I suspect that once more is known about both Caral and Harappa that more ‘statist’ elements will be discovered. At the same time it could be argued that all civilizations are “born in trade and not bloodshed” . Parasites cannot subsist without a host. It’s just that our history books and received history are, like the Go’uld from TV’s “Star Gate SG-1”, parasites who seem to speak for their silent hosts, surrounded by a captive bodyguard trained to worship their false gods.
The Çatalhöyük settlement in Turkey predates even Caral, and exhibits some of the same characteristics discussed in this article.
That said, I think the author’s idea of statelessness might be overly narrow. agree with Tim that there might be some quasi-statist features we’re overlooking. There’s an ingrained bias that causes us to look for distinctively Westphalian aspects, and reject or ignore ones that don’t fit that model, and that we aren’t familiar with.

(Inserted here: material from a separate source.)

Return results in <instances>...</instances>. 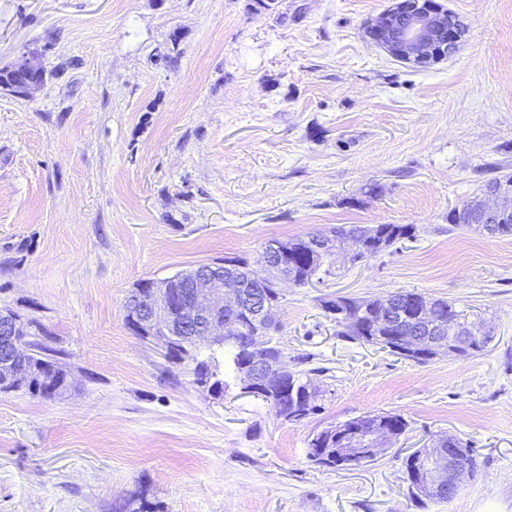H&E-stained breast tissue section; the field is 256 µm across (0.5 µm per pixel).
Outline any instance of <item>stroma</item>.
<instances>
[{"instance_id":"1","label":"stroma","mask_w":512,"mask_h":512,"mask_svg":"<svg viewBox=\"0 0 512 512\" xmlns=\"http://www.w3.org/2000/svg\"><path fill=\"white\" fill-rule=\"evenodd\" d=\"M468 29L430 67L365 34L391 0H0V67L37 50L31 98L0 92V308L40 321L64 399L0 393V512H512V237L450 228L512 174V0H441ZM412 224L284 286L278 339L320 389L298 422L193 381L132 334L133 285L271 241ZM418 291L491 341L419 364L338 337L321 302ZM392 412L380 458L311 461L324 428ZM479 467L414 499L404 458L436 435Z\"/></svg>"}]
</instances>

I haven’t really looked into the issue of how “public goods” like city planning or Harrappa’s plumbing system could arise through market processes, so naturally this looks to me like evidence of some central authority. Even if it were a non-coercive type of cultural authority, like a theocratic priest caste or mercantile elite, that would still be pretty discouraging.
“It took Ruth Shady many years and many rounds of carbon dating to prove that the earliest known civilisation in South Americas—at 2,627 BC–was much older than the Harappa Valley towns and the pyramids of Egypt. ”
First of all, that ’27’ looks absurd — too many significant digits.
But, secondly, pyramid building in Egypt started in 2630 BC, making the South American civilization slightly younger than the pyramids, and much younger than the start of civilization in Mesopotamia or Egypt.
The claims in the article are very strange:
“The historians had been searching for this answer in Egypt, Mesopotamia (Iraq), India and China. They didn’t expect to find the first signs of city life in a Peruvian desert.”
Well, if we accept her dates, they didn’t find them there:
http://en.wikipedia.org/wiki/Mesopotamia
Urbanization in southern Iraq began around 3700.